Pseudopiskie, it's called the Libertarian Party. Like the others, it has a few whackos, but it's the only one that neither wants to take everything you earn to buy votes or regulate what you do in the privacy of your bedroom. The Democrats and Republicans are both about keeping power in the hands of politicians; the Libertarians are the only party who want to give it back to the people (from whence it came), and it scares the politicians to think that maybe someday the people will wake up and realize it.

Unknown said...

Yeah, I have to say, even though I've never been a great Kennedy fan (any of them), Ted brought a tear to my eye last night. What a gift to the nation he is!

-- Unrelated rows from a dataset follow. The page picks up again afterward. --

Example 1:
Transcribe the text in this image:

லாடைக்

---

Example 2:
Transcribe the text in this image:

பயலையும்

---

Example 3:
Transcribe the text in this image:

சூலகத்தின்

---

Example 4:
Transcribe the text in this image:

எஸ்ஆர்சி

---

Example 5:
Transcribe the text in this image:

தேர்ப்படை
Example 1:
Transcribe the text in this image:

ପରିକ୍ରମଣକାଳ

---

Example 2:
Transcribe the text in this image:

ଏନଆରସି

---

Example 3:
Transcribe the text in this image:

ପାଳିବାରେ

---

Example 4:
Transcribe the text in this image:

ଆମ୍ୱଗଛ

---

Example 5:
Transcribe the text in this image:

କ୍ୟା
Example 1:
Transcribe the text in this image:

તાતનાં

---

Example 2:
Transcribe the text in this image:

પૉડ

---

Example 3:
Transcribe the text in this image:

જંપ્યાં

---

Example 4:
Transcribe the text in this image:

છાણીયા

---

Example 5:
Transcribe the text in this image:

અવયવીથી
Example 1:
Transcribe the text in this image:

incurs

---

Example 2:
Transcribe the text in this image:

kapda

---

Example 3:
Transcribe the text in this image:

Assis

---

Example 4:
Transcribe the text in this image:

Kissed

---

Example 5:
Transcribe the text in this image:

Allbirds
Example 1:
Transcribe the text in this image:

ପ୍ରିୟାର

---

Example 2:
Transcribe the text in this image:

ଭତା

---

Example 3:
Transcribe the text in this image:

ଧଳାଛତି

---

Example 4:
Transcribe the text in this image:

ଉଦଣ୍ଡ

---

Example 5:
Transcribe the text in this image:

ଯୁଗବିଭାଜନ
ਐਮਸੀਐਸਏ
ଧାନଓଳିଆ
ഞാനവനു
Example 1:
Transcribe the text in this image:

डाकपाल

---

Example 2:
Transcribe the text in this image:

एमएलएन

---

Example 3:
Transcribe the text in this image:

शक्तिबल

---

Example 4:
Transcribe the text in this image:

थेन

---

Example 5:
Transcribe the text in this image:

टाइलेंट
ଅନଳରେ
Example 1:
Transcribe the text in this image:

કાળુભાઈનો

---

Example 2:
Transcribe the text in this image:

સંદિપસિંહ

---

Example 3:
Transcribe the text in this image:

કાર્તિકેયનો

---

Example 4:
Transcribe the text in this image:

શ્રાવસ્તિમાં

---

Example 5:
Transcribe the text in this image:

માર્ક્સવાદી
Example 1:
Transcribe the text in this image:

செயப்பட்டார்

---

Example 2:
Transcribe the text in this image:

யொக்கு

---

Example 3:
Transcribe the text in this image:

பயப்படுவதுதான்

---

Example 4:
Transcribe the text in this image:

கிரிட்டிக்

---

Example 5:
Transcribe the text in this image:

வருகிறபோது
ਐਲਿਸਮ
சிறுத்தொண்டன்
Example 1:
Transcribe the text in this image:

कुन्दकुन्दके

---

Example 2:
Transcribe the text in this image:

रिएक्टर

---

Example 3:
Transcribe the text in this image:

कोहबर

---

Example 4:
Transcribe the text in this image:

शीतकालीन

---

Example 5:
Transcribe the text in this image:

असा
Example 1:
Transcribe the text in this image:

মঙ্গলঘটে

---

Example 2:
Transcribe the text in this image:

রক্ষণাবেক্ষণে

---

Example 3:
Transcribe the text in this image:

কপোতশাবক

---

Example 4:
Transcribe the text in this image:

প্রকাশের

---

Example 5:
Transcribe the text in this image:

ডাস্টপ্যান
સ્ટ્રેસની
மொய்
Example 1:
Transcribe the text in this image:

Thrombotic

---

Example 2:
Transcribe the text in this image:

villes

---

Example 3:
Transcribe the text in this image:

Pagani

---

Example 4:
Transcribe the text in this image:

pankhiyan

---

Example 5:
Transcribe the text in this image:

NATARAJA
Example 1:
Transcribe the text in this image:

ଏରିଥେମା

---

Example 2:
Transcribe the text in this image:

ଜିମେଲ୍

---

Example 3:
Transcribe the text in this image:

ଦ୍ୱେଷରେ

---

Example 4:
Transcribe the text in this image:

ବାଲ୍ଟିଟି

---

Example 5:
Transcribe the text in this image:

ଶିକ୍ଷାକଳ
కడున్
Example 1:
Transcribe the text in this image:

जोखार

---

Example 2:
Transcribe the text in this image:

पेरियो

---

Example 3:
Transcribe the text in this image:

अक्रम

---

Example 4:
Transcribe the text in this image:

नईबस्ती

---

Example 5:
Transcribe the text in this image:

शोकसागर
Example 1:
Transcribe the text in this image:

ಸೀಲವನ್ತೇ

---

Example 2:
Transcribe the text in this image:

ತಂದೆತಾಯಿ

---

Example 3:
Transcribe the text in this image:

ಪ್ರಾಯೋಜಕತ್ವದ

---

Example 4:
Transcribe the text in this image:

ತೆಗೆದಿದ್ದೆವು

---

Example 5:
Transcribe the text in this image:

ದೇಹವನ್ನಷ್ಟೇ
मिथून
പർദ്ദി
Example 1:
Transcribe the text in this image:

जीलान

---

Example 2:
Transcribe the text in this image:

And I thought Michelle Obama absolutely hit it out of the park with her speech. I told friends, "SHE should have been the candidate!"

Malcolm+ said...

Whenever I watch my American friends discussing politics and the relative merits of the Republicans and Democrats, I always want to direct them here.

http://www.youtube.com/watch?v=WxGyPTndqms

You may recognize the person who introduces the video.

Bruce said...

Malcom+, Tommy Douglas might have been right at one point, but we now live in a country where the cats stay in power by buying the votes of mice. Where do they get that money? By taxing the dogs!